= Selected passage =
Kennedy, the U.S. President, tried to overthrow Castro's government. He helped thousands of exiled Cubans, mostly Batista’s supporters, to land in the Bay of Pigs in Cuba. However, the Communist troops easily crushed Batista’s supporters.
In 1962, the Soviet Union tried to build a missile base in Cuba was to bring the U.S. within an easy range of its missile attack. This increased U.S.A.’s worries. On 22nd October 1962, Kennedy announced a naval blockade around Cuba, in order to stop Russian ships carrying supplies to Cuba. The aim was also to stop Russian nuclear weapons from reaching Cuba. The USA also threatened an air strike on the Cuban missile sites. These moves of the U.S.A. brought the world on the verge of a nuclear war.
However, the Cuban crisis was averted on the initiative of Russian President Khrushchev, who agreed to remove the missile base from Cuba. Simultaneously, the U.S. promised not to attack Cuba. A Hot Link Telephone link was established between Moscow and Washington for quick consultations during emergencies. In 1963, U.S., Britain and Russia signed a Nuclear Test Ban Treaty, under which they resolved to carry underground nuclear tests to avoid further atmospheric pollution.
Discuss the causes and results of the Suez War in 1956. [12]
The Suez War of 1956 was fought between Egypt and the combined forces of Britain, France and Israel. It was commenced on 29th October 1956, with the invasion of Egypt by Israel, through the Sinai Peninsula. Israel, Britain and France supported each other with the aim to overthrow Colonel Nasser, the new ruler of Egypt. The causes of the Suez War of 1956 have been given as follows:
(i) Colonel Nasser of Egypt, who desired Arab unity and independence, wanted to liberate Palestine from Jewish occupation. His actions antagonized Britain, France and America.
(ii) He organized suicide squads (fidayeen) to carry out attacks in Israel, while Egyptian ships blockaded the Gulf of Aqaba which led to the Israeli port of Eliat.
(iii) In 1936, Britain had signed a treaty with Egypt, which would expire twenty years later. According to the treaty, British troops were to be stationed at the Suez. After its expiration, when Britain wanted the renewal of the treaty, Nasser refused, insisting immediate withdrawal of British troops.

= Extracted records =
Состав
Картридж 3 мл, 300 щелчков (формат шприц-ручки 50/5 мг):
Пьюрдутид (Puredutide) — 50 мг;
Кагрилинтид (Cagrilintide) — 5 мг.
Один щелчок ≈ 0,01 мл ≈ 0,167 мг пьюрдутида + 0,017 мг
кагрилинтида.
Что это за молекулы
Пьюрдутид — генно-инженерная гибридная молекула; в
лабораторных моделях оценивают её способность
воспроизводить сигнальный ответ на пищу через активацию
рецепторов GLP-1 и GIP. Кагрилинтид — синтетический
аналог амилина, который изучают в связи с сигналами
---
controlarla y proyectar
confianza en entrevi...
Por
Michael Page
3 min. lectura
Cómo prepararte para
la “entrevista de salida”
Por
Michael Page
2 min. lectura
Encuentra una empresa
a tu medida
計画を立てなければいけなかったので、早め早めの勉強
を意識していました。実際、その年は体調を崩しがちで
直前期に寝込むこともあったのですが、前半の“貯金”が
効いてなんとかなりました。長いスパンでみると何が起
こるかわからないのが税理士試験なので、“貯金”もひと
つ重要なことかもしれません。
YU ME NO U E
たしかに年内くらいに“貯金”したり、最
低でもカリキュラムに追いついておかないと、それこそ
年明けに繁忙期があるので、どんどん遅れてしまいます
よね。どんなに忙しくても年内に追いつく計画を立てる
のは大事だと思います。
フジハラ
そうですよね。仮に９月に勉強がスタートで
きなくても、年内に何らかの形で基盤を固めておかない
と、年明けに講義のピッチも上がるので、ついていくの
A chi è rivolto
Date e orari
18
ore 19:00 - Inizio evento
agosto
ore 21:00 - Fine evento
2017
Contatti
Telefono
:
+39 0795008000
* * *
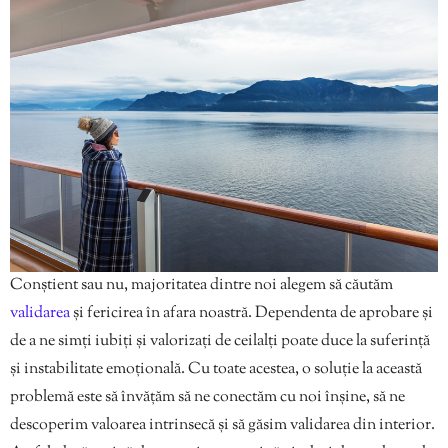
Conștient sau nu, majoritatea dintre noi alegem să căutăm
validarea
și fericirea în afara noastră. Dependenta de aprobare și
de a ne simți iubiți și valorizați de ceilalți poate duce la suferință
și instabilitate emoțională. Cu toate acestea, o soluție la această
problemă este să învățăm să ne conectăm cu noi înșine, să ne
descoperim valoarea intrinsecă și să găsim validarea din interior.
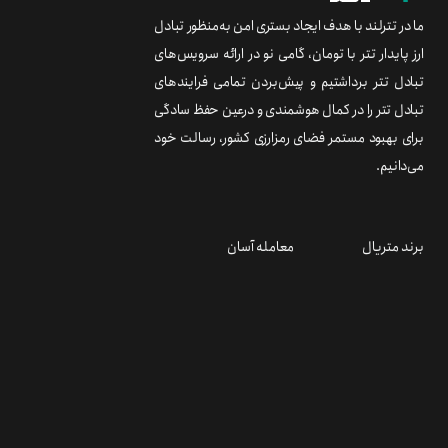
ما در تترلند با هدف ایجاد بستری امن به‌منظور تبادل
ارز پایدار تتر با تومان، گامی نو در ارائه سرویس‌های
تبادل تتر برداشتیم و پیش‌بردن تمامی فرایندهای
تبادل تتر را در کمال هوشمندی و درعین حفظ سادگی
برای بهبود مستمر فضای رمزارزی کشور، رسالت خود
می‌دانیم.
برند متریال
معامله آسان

= Instructions for the task =
Summarize the history passage on the Cuban crisis and the Suez War in three sentences. You won't need the lines to do this task.

= Answer to the exercise =
After Kennedy's attempt to overthrow Castro through the Bay of Pigs landing was crushed, the Soviet Union tried to build a missile base in Cuba, and the U.S. answered with a naval blockade and the threat of an air strike, bringing the world to the verge of nuclear war. The crisis was averted when Khrushchev agreed to remove the missile base and the U.S. promised not to attack Cuba; a telephone link was then set up between Moscow and Washington, and in 1963 the U.S., Britain and Russia signed a Nuclear Test Ban Treaty. The Suez War of 1956, which began with Israel's invasion of Egypt and pitted Egypt against Britain, France and Israel, had causes that included Nasser's wish to liberate Palestine, his fidayeen attacks and blockade of the Gulf of Aqaba, and his refusal to renew the 1936 treaty with Britain.